Cet édit autorise toutes les cités qui portent le nom de métropole à choisir leurs professeurs. On voit qu’il s’agit d’écoles municipales, mot employé une fois par Ausone. Les appointemens sont fixés ainsi qu’il suit : 24 annones seront accordées par le fisc aux rhéteurs, et 12 aux grammairiens. L’annone était la paie d’un soldat romain.

Pour Trèves, comme c’est la ville impériale, les appointemens y sont portés à un taux plus élevé, à 30 annones pour un rhéteur, 20 pour un grammairien latin, 12 pour un grammairien grec, si on peut en trouver un qui mérite d’être nommé. On semble désespérer que la culture grecque puisse atteindre à cette extrémité germanique de la Gaule.

Les appointemens accordés au rhéteur Eumène par Constance paraissent avoir été plus considérables. La lettre par laquelle l’empereur le mettait à la tête des écoles, après qu’il avait rempli dans le palais impérial des fonctions qu’on réputait sacrées, était conçue dans les termes les plus flatteurs pour la nouvelle carrière d’Eumène. « Ne pense pas, disait Constance, que par ces fonctions tu déroges à tes dignités antérieures, car une profession honorable pare toute dignité et n’en abolit aucune[2]. » Tous ces témoignages s’accordent avec celui d’Ausone pour montrer quelle place les rhéteurs et les grammairiens tenaient dans la société du ive siècle.

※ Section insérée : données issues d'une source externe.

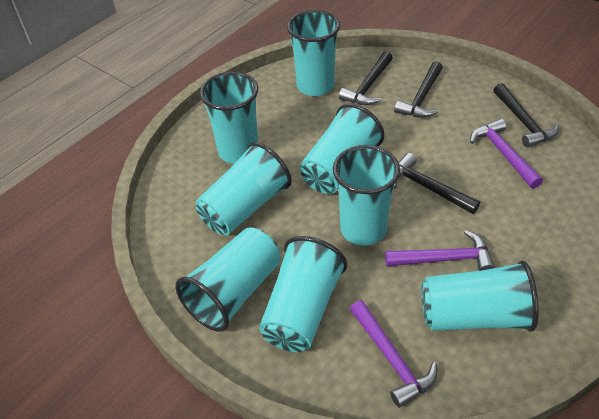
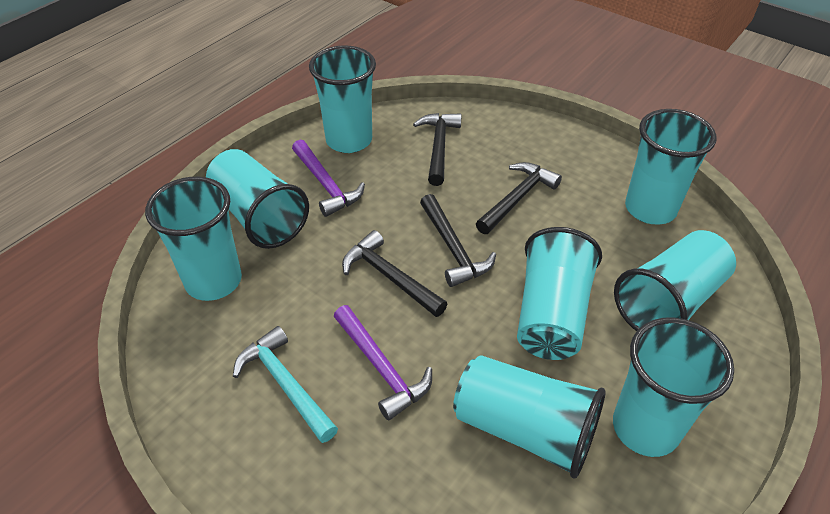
purple hammer: 3 -> 2
turquoise hammer: 0 -> 1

Ces hommes formaient une confrérie lettrée dans l’empire ; ils faisaient un commerce perpétuel de vers, de discours, de questions, de complimens, sans tenir compte des différences de religion, sans s’occuper beaucoup des malheurs et des périls de la société romaine. Le chrétien Ausone entretenait une correspondance active avec Symmaque, qui fut le champion du paganisme contre saint Ambroise. Quelque chose de semblable s’est passé au xvie siècle, quand les érudits catholiques et protestans s’écrivaient sur des questions de science et de littérature au milieu des troubles de l’Europe.

Les rhéteurs et les grammairiens changeaient fréquemment de résidence. Si une ville faisait à l’un d’eux des offres avantageuses, il y

  1. Cod. Theod., xiii, iii, 2. Cité par Heeren, Geschichte der class. litt., tom. i, pag. 30.
  2. Eum. Oratio pro scholis instaurandis xv.